2. Dismissal of Appellant's Case
The district court dismissed with prejudice appellant's case pursuant to Minn. R. Civ. P. 41.02(a), providing that a court may on its own initiative "dismiss an action or claim for failure * * * to comply with * * * any order of the court."
Use of [Rule 41.02(a)] is infrequent and is within the sound discretion of the trial court. * * * We will reverse an involuntary dismissal under [the rule] only when the trial court abused its discretion.
Bonhiver v. Fugelso, Porter, Simich & Whiteman Inc., 355 N.W.2d 138, 144 (Minn. 1984).
The primary factor to be considered in dismissing a case is prejudice to the parties; there must be a showing of particular prejudice of such a character that some substantial right or advantage will be lost or endangered. Sudheimer v. Sudheimer, 372 N.W.2d 792, 794 (Minn. App. 1985). The district court made no finding that respondent was prejudiced by appellant's failure to attend the first IME; nor did respondent allege prejudice. Appellant attended a subsequent court-ordered IME. Absent a finding or even an allegation of prejudice, case dismissal as a sanction is an abuse of discretion because it "runs counter to the primary objective of the law to dispose of cases on the merits." Id.; (citation and quotation omitted).
Because we hold that the district court abused its discretion in ordering appellant's attorney to pay the cost of appellant's missed IME and in dismissing appellant's case, we reverse and remand for trial.
Reversed and remanded.
[*] Retired judge of the district court, serving as judge of the Minnesota Court of Appeals by appointment pursuant to Minn.
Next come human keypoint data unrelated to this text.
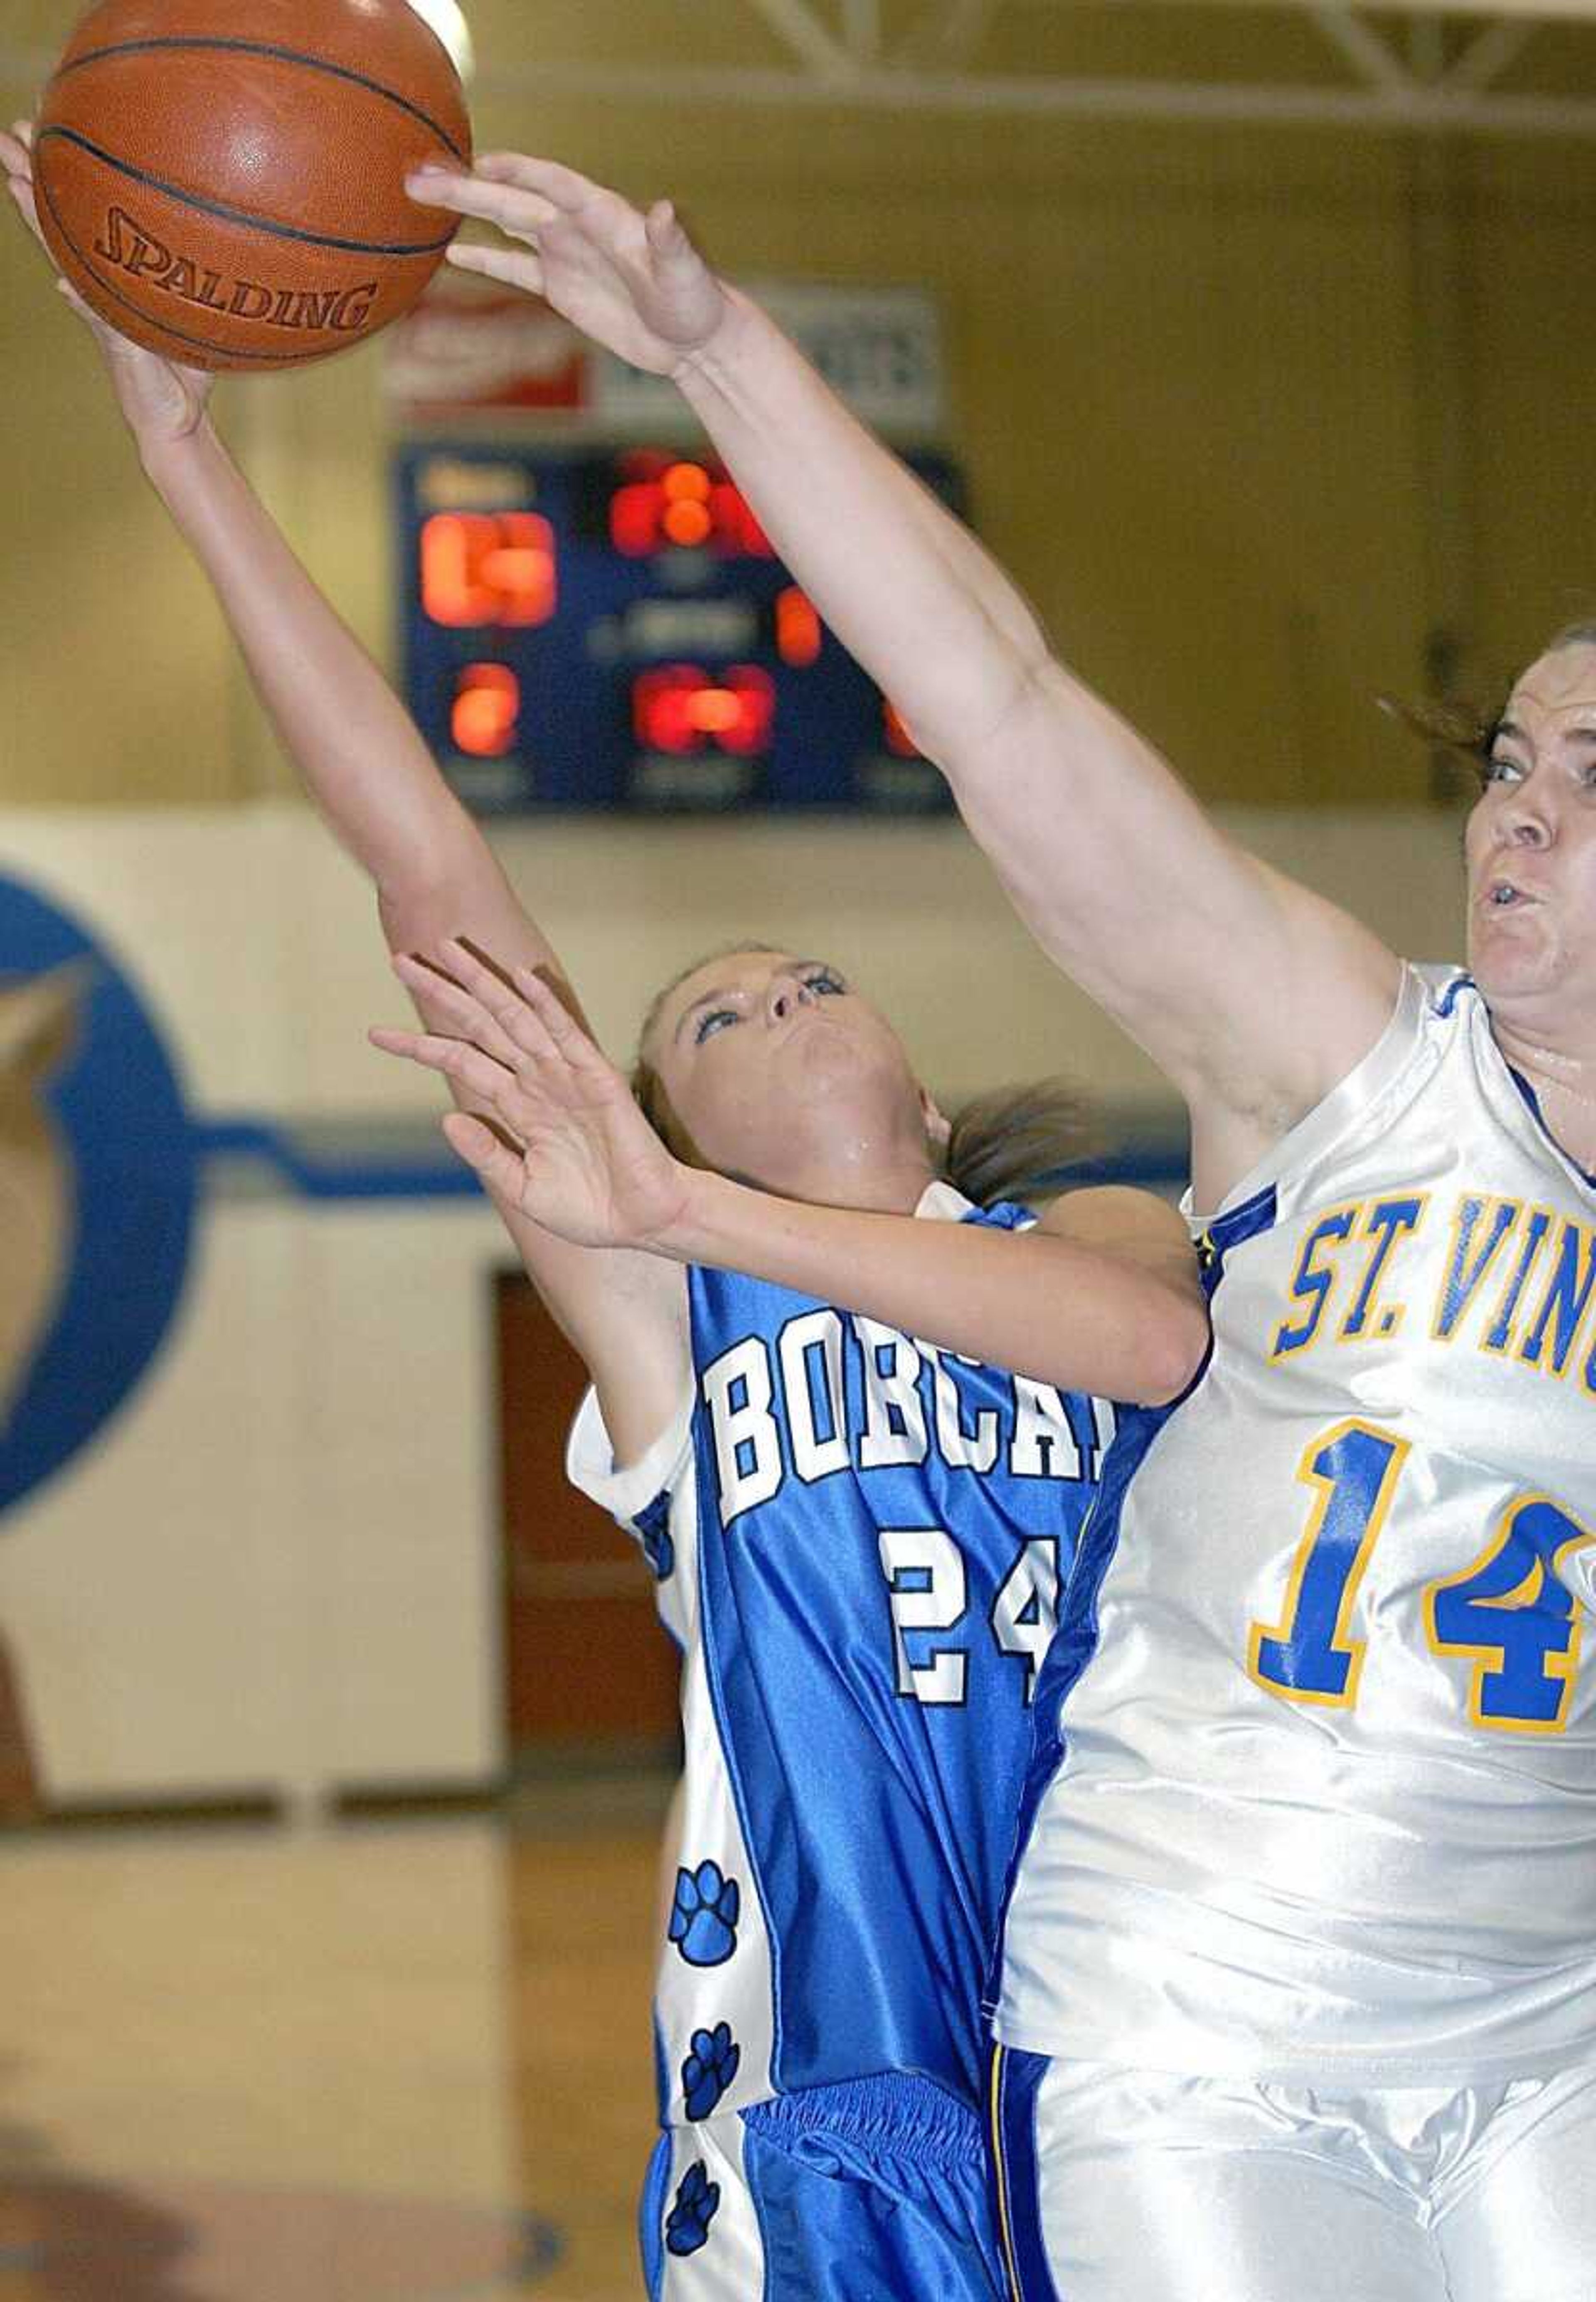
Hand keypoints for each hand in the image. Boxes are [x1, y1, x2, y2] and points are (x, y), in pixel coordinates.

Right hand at [2, 119, 213, 448]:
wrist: (178, 423)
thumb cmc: (187, 368)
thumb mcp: (193, 312)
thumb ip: (192, 279)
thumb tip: (212, 237)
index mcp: (112, 277)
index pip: (81, 215)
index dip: (62, 175)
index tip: (47, 130)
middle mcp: (97, 289)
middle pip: (57, 222)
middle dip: (32, 176)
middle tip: (16, 130)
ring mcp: (101, 314)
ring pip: (63, 257)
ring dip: (39, 220)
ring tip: (13, 179)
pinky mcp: (117, 346)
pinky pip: (98, 318)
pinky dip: (83, 300)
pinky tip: (63, 282)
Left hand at [371, 938, 695, 1250]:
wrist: (640, 1222)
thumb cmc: (587, 1209)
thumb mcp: (522, 1188)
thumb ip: (487, 1154)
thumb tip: (445, 1118)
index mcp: (517, 1105)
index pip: (460, 1061)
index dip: (420, 1046)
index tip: (375, 1033)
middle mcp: (536, 1080)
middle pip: (480, 1025)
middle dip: (442, 993)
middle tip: (400, 962)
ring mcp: (565, 1075)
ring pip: (515, 1018)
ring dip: (482, 982)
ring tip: (445, 949)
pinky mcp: (597, 1077)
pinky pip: (567, 1034)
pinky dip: (545, 1005)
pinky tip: (522, 976)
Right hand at [405, 152, 727, 376]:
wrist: (694, 339)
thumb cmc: (695, 301)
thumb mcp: (685, 272)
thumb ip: (671, 241)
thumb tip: (665, 210)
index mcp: (603, 215)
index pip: (553, 183)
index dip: (518, 170)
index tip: (480, 162)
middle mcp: (577, 226)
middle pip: (514, 198)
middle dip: (468, 187)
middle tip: (420, 176)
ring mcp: (564, 252)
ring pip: (506, 222)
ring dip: (466, 209)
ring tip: (420, 195)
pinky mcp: (558, 285)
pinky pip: (512, 266)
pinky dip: (483, 258)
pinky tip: (449, 252)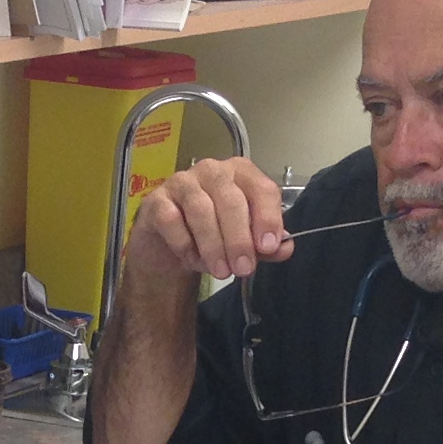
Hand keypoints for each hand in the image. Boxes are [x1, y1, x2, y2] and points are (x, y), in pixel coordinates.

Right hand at [126, 157, 296, 285]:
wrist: (168, 247)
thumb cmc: (211, 236)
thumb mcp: (244, 243)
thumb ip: (266, 246)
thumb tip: (286, 248)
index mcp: (241, 174)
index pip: (261, 188)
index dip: (267, 218)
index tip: (268, 247)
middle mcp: (212, 171)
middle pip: (231, 200)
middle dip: (239, 238)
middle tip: (243, 269)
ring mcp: (182, 182)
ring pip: (201, 209)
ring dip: (213, 245)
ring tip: (220, 272)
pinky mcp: (156, 200)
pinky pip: (171, 219)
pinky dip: (183, 243)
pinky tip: (190, 259)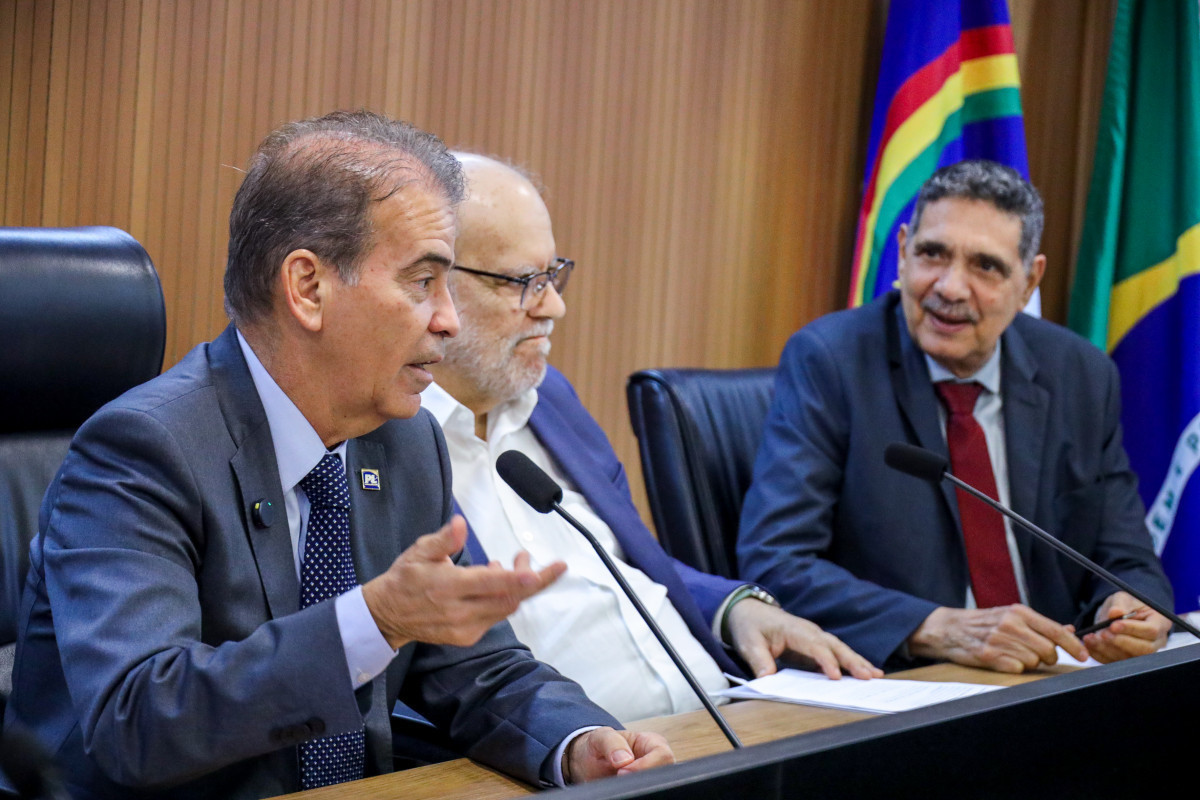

Const. art. VI, § 10.
 The district court relied on Little v. Miklya, 403 N.W.2d 228, 230 (Minn. 1987) (holding that sanctions can be imposed on an attorney whose client fails to attend an IME that has been stipulated to by counsel for both parties). But in Little, plaintiff's counsel failed to notify his client of the IME after stipulating in writing to the client's appearance at the IME; Little is therefore distinguishable.
 Cases in which dismissal has been upheld are readily distinguishable. See, e.g., Breza v. Schmitz, 311 Minn. 236, 248 N.W.2d 921, 922 (1976) (willful and repeated failure to cooperate with discovery orders); Zuleski v. Pipella, 309 Minn. 585, 245 N.W.2d 586, 587 (1976) (failure to be ready for trial).